───── Material for this task
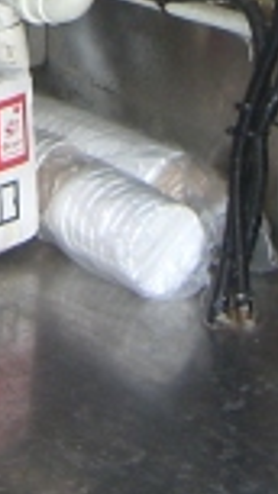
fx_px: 2268
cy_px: -268
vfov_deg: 11.8
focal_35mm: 173
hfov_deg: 7.0
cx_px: 78
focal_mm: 6.2
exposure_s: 1/60
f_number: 2.7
──────────
- Exercise directions: Return the entries above exactly, skipping any images.

- Solution to this task:
fx_px: 2268
cy_px: -268
vfov_deg: 11.8
focal_35mm: 173
hfov_deg: 7.0
cx_px: 78
focal_mm: 6.2
exposure_s: 1/60
f_number: 2.7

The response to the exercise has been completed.